Voilà le dernier travail. Livré aujourd’hui à son propriétaire et son cheval bai qui a daigné poser quelques instants.
Il s’agit donc d’un bridon entièrement monté rond à l’exception de la petite lanière qui se combine sur la muserolle. On m’a souvent expliqué, selle mis à part, que c’est la realisation la plus complexe et longue qu’on puisse faire pour un cheval. Je confirme. ca été un cauchemar et ca represente une bonne semaine de boulot. A terme, je pense pouvoir m’en sortir en 3 jours mais c’est chaud.
Les ronds sont constitutés de bandes de cuir d’un peu plus de 3.5mm dans laquelle j’ai fait une gravure au tranchet de chaque côté. La bande est ensuite retourné, puis à l’aide d’une rainette, on creuse un sillon au milieu de l’epaisseur en anticipation du pliage. De là, on laisse tremper le cuir, puis on le pince pour le plier en deux. Une fois une pliure acceptable, on coud d’une gravure à l’autre de telle manière à ce que la couture soit totalement invisible à l’exception des extremités. En plus de tout cela, une fois que le cuir est mouillé, il y’a la contrainte de devoir travailler vite car on profitera de l’humidité après avoir passé les abats carres pour rouler chaque pièce sur une plaque de marbre et ensuite marteler tout ca. Et on obtient enfin une forme cylindrique assez parfaite. on imaginerait pas. De là, il y’a plus qu’à coudre les boucles, faire toutes les finitions, polir, vernir…bref c’est un sacré boulot.
Le problème c’est qu’il y’a des milliers de pièges et j’ai du recommencer certains composants une ou deux fois. Parfois on s’emballe sur le tranchet et la gravure est trop profonde, parfois on a voulu faire des points trop espacés et gagner du temps (faut un point d’environ 5mm pour avoir une certaine rigidité et solidité tout en evitant une pièce qui pourrait marquer ou blesser le cheval) parfois on coule un point, ou l’on place pas assez dans la gravure et on le devine. Et puis la couture des boucles demande un peu d’habitude dans ce montage. Et ne pas oublier les rennes dont l’avant est aussi monté rond.
Bref suis content de moi, c’est joli et reussi, mais c’était rude. Je l’ai bien vendu (environ EUR 1200) mais va falloir aller un peu plus vite pour les suivantes.
Quel boulot en effet! Je ne suis définitivement pas taillée pour faire ce type de pièces
Félicitations c’est magnifique, et j’admire retrospectivement le travail de prise de mesures sur la bête.
Quelle est cette matière blanche un peu grainée? J’aime bien.
Célia
c’est de l’elastique. tout ce qui a de plus affreux. il a un grain pour lui donner plus de tenue à la main. ca se coud à la machine ou à la main et dans tous les cas c’est ingrat car le grain t’inderdit de coudre droit.

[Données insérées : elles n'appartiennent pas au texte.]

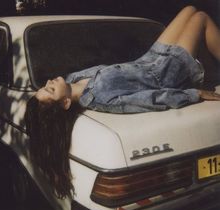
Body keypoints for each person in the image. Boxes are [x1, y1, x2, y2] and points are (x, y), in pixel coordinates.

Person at [25, 6, 220, 198]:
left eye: (45, 85)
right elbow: (149, 99)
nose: (50, 82)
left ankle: (207, 69)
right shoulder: (100, 98)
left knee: (189, 9)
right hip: (166, 73)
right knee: (201, 17)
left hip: (149, 60)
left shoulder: (73, 78)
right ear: (66, 103)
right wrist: (194, 94)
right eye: (51, 89)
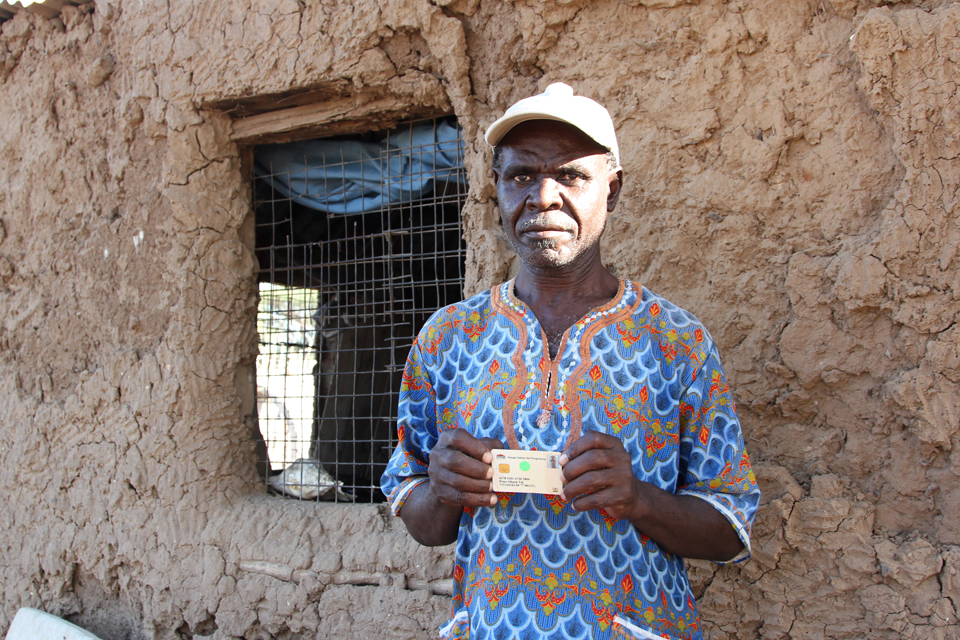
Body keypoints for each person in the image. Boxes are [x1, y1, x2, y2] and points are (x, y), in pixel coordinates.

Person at [381, 83, 760, 640]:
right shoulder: (448, 337)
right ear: (498, 190)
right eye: (521, 176)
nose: (543, 197)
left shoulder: (676, 341)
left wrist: (640, 499)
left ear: (614, 188)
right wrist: (441, 488)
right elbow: (420, 514)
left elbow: (730, 529)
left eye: (571, 176)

C’est le cavalier qui choisit. certains aiment ca (en blanc, noir brun etc) d’autres preferent des rennes en cuir avec des petits arrêts tous les 15 20cm. il y’a encore la version bredie qui fait quand même un peu cowboy dans nos contrées mais c’est un joli travail.
en fait c’est un revêtement en elastique. ca s’enfile sur le cuir. c’est censé être moins glissant que le cuir pour les mains du cavalier, du moins quand c’est neuf.
C’est impressionnant ! Dire qu’il n’y a pas si longtemps, j’aurais vu ça sans y porter la moindre attention, alors que maintenant je me demande comment tu arrives à faire un truc aussi complexe…
Pour la partie élastique (caoutchouc ?), je me demande s’il ne te serait pas possible de fabriquer un gabarit (un truc en bois, tout simple, avec des patins en teflon ou nylon pour que ça glisse sur les côtés), qui guiderait la pièce par les côtés, de façon à la maintenir bien dans l’axe et à faire une couture machine bien droite, malgré les picots qui font dévier l’entraînement…
Pour un coup d’essai, cela ressemble fort à un coup de Mestral Maître
Y a plus qu’à mettre la rubrique Equestre de ton site à jour
A combien s’élève le coût moyen d’un bridon tout à fait quelconque dans le commerce ? Il me semble que c’est aux alentours de 150 euros, non ?
Auquel cas, le différentiel entre l’industriel avec la mesure que tu proposes est tout à fait compétitif.
On serait sur un rapport de 1 à 8 alors qu’en matière de souliers le rapport Markowski/Delos est de l’ordre de 1 à 15.
Cela dit, s’agissant de produits différents, je veux bien croire que mon raisonnement n’est pas forcément très opportun.